→ **Source extract**:
╭──

Paris in the Spring
You know when you aren’t specially looking for something, and something looks for you? It often happens in a library. Or a bookshop.
This one was the famous Shakespeare and Company, 37 Rue de la Bucherie, Paris, opposite Notre Dame on the banks of the Seine.
You can read its lovely story here: http://shakespeareandcompany.com/35/history/36/a-brief-history-of-a-parisian-bookstore
Early on this blowy Easter Saturday, the shop was already rammed with visitors, and the prospect of coffee in a quiet backstreet was almost more tempting.
But I was on a pilgrimage, and Paris isn’t so close, after all – so I squeezed my way through the door, barely able to move, and like Alice, felt myself growing smaller and smaller as tourists crushed me from all sides so I could hardly lift my arm to reach a book until, until – I saw the magic word ‘Flight’ on the shelf nearest me. And right there was the book I didn’t know I needed …within seconds of my arrival. The sign of a brilliant bookshop.
Books will find you in the end.

╰──

→ **Extracted material**:
╭──

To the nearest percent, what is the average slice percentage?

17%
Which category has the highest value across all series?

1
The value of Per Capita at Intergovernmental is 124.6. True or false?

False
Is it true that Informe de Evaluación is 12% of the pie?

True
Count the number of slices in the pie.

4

╰──
╭──

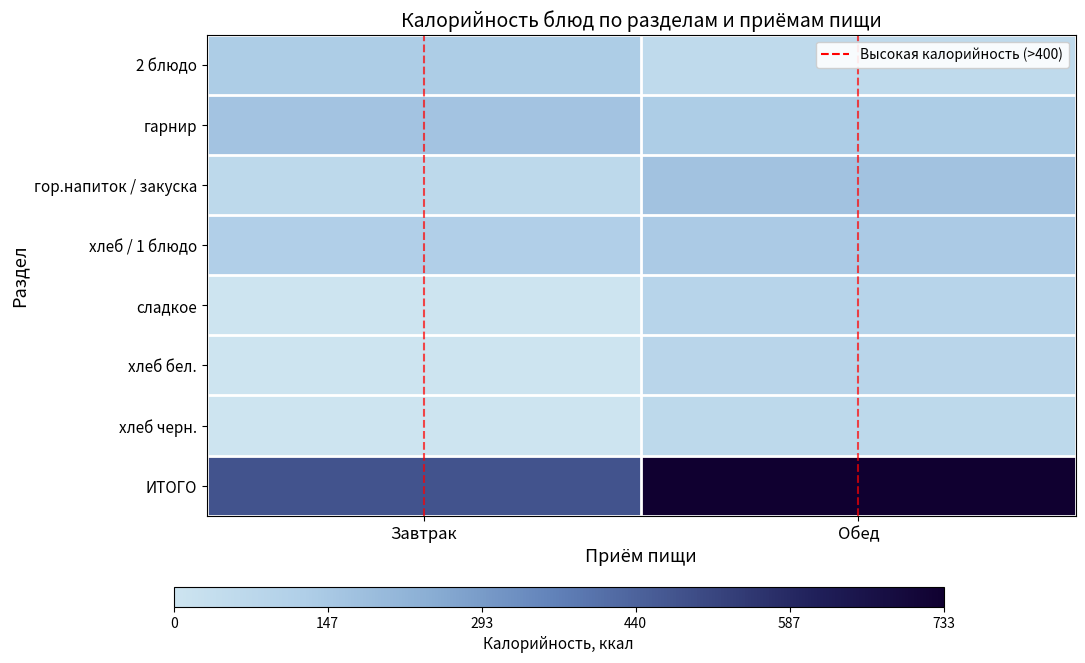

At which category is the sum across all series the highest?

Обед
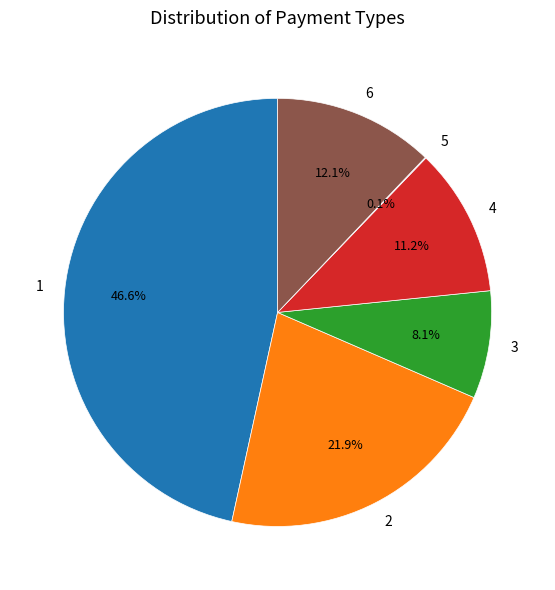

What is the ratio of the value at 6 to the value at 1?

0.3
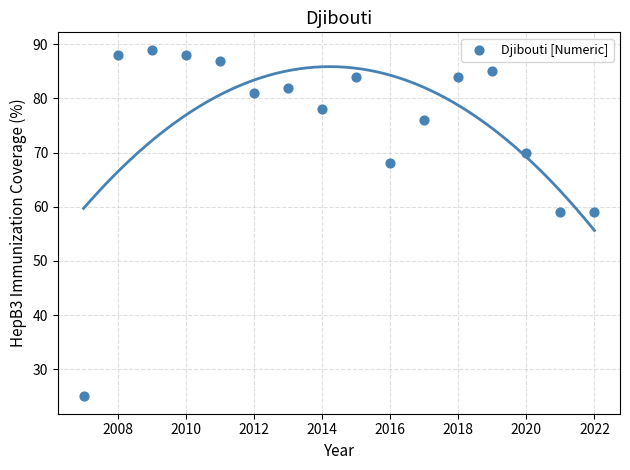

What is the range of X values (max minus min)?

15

╰──

→ **What is being asked**:
Reproduce the Paris bookshop piece word for word from "This one was" up to and including "almost more tempting.". Work only from the Paris bookshop piece, not the rows.

→ **Exercise solution**:
This one was the famous Shakespeare and Company, 37 Rue de la Bucherie, Paris, opposite Notre Dame on the banks of the Seine.
You can read its lovely story here: http://shakespeareandcompany.com/35/history/36/a-brief-history-of-a-parisian-bookstore
Early on this blowy Easter Saturday, the shop was already rammed with visitors, and the prospect of coffee in a quiet backstreet was almost more tempting.